この論文は「人間レベルのAIを研究する上で対話的コンピューターゲームは最適な環境だ」ってことを主張している。また、「ますます増大するコンピュータゲームのリアリズムは、現実世界のロボティクス、自前のシミュレーション環境両方に代わる魅力的なものになる」とも述べている。

なんでコンピュータゲームなんだろう?その理由をまとめると次のようになる。

  • 製品になる。つまり、AI研究は役に立たないという批判をかわすことができる。
  • コンピュータゲーム開発者は人間レベルのAIの必要性が分かり始めてきた。
  • コンピュータゲーム産業の技術競争は激化している。AIはゲームを進歩させ、ヒット作を出すための鍵になる。
  • コンピュータゲームは巨大産業であり、資金が豊富である。
  • コンピュータゲームのハードウェアはより安く、より高速になってきており、AIのアルゴリズムを実行できるほど強力になってきている。
  • 現在のゲームに使われているAIは、非常に限られたものである。

この後、コンピュータゲームの各ジャンル、アクション、ロールプレイング、アドベンチャー、戦略、シミュレーション、チームスポーツ、個人スポーツなどにどうやってAIを生かせるかが書かれてた。

この論文はあくまで米国ゲーム産業の状況で、日本の状況を言ってるのではない。日本ではAIを売り物にしたゲームいくつかあるけど、あんまり売れてないみたいだし・・・高度なAI入れたからってゲームが面白くなってたくさん売れるとは限らないとも思う。でも、こういう試みはなんか新しそうで楽しそう。
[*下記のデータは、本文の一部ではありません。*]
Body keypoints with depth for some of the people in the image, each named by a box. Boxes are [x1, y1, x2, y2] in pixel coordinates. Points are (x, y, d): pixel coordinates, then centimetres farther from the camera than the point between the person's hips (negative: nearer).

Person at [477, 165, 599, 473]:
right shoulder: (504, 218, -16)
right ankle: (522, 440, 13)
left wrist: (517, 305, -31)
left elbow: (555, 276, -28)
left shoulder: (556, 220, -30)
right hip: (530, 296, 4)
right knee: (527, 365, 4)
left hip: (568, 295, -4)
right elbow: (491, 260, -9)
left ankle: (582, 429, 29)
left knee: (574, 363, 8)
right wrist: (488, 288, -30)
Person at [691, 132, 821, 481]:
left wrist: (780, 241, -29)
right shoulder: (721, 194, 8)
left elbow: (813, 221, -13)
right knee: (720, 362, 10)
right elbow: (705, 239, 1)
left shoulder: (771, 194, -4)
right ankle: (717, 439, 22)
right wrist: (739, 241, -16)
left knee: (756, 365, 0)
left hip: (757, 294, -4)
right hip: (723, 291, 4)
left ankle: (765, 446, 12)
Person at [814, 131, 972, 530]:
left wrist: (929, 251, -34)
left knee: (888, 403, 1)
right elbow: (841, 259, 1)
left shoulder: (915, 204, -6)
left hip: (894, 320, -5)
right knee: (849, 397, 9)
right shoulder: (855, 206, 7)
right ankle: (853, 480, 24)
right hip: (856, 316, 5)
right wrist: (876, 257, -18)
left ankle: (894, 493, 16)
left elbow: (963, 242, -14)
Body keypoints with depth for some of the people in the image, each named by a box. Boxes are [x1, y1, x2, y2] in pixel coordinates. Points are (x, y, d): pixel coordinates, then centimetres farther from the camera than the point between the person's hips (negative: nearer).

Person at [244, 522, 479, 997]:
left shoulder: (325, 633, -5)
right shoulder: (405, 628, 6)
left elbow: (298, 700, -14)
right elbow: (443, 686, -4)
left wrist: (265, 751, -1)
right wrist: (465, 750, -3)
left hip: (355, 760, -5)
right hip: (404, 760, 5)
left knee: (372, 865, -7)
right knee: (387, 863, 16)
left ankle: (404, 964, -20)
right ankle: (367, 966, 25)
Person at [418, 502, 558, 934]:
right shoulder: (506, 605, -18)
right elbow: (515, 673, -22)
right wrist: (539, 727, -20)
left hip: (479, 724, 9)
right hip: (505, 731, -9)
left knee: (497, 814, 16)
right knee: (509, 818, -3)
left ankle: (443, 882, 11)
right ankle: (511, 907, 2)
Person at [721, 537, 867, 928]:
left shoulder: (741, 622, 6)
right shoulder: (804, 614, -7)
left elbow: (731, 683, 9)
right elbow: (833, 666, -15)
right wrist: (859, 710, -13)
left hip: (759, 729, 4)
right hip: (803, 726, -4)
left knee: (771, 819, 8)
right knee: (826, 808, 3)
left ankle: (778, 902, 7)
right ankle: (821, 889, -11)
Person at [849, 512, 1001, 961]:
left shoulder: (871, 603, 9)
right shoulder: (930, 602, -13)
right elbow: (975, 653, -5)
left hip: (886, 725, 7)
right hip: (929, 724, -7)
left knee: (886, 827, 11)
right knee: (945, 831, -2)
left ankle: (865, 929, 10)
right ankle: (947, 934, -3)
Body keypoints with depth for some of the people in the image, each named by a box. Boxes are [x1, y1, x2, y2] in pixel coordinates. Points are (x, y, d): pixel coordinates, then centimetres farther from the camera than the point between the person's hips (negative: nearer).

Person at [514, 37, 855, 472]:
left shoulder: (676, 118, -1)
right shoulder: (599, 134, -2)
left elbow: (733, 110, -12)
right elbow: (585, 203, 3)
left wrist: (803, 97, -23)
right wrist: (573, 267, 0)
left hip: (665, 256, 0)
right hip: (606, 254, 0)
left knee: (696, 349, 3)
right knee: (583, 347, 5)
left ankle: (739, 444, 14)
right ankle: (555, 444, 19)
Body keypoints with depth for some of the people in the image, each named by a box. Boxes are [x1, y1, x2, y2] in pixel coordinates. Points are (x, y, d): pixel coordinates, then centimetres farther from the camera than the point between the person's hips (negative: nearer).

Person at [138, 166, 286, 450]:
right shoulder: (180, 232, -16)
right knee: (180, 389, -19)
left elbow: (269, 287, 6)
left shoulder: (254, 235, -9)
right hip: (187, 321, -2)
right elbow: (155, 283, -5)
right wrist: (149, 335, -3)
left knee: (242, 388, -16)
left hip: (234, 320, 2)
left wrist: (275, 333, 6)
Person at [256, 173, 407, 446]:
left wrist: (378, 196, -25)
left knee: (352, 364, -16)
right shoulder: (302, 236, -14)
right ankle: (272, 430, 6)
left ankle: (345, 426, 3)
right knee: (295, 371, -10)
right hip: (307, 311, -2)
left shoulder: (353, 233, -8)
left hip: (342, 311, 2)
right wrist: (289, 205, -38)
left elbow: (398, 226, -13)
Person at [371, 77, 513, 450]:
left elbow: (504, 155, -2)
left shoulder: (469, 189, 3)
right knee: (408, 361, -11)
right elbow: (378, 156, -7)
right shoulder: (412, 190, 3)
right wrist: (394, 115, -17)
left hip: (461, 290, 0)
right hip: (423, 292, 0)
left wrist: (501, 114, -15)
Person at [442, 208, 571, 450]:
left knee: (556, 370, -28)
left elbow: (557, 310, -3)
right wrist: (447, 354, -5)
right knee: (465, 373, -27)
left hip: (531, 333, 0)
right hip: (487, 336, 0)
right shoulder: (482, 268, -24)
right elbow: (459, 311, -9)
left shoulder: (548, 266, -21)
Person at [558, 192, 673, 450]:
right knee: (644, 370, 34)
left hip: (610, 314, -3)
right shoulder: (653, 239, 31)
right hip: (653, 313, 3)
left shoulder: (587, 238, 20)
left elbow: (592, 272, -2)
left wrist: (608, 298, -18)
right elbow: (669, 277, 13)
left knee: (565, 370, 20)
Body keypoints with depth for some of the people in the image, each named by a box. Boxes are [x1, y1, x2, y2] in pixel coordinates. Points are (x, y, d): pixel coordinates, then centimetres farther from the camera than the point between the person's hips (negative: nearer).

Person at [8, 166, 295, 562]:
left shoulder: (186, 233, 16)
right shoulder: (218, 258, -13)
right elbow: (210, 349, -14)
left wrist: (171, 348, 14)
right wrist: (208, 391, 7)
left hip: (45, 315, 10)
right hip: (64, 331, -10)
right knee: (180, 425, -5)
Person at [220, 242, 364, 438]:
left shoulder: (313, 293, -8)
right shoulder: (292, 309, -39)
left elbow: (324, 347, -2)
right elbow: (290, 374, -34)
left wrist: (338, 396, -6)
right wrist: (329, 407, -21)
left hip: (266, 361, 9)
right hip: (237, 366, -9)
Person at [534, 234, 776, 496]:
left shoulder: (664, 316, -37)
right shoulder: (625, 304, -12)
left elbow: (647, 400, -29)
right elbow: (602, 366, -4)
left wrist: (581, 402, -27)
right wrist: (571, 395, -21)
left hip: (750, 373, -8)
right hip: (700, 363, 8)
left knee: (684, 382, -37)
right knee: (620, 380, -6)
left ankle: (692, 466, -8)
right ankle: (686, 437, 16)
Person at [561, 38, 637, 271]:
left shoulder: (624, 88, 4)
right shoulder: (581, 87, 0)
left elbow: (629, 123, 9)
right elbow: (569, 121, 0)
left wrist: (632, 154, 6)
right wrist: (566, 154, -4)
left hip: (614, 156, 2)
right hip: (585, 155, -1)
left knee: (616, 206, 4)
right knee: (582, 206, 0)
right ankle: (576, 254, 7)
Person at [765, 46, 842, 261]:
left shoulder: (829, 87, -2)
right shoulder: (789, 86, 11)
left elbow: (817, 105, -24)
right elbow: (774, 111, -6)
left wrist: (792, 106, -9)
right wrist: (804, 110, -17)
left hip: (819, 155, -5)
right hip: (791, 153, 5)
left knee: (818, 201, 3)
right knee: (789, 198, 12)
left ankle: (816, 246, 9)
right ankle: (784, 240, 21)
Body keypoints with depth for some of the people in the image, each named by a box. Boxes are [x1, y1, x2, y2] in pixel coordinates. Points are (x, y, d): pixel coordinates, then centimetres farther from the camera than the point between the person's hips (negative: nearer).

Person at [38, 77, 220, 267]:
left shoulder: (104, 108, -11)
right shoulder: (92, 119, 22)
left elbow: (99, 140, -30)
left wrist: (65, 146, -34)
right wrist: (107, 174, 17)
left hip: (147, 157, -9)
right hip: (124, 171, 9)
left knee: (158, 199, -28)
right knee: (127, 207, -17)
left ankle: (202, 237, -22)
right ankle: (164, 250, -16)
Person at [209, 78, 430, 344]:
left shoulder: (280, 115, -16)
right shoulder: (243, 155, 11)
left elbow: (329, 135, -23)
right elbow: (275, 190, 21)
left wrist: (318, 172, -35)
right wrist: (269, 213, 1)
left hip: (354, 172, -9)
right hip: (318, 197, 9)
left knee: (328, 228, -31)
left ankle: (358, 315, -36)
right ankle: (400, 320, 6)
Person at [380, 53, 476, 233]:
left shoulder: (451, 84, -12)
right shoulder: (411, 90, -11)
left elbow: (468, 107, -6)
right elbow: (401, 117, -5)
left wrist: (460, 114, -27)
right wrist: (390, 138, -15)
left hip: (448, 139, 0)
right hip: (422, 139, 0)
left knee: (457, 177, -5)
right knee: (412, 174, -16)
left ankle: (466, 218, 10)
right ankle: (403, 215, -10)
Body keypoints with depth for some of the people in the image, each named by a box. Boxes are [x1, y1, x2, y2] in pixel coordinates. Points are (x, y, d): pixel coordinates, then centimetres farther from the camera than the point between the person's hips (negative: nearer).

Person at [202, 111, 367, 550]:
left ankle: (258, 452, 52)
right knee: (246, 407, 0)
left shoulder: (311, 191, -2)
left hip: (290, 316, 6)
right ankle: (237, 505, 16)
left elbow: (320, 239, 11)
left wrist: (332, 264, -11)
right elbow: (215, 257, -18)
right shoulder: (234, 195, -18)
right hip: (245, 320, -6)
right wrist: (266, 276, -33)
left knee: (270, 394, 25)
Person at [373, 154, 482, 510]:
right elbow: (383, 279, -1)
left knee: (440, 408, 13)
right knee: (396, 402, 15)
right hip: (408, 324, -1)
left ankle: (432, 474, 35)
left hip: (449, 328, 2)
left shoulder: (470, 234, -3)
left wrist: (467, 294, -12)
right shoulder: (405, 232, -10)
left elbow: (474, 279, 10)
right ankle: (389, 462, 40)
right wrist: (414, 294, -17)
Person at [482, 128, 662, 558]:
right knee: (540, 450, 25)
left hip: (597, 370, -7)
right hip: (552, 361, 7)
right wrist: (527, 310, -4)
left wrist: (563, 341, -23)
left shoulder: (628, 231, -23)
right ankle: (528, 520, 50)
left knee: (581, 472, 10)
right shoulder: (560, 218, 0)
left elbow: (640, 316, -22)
この論文読んでて知ったのだけど、「人工知能」という名前を提案した、かのマッカーシーさんもLemmingsというゲームを例にあげて、対話的コンピュータゲームはAI研究のトピックとして考えられるべきだと述べているらしい。

こういうテーマは、客観的評価が難しいから論文にはなんない(もとい、なりにくい)と思うけど、別スレッド立てて追究してみると楽しそう。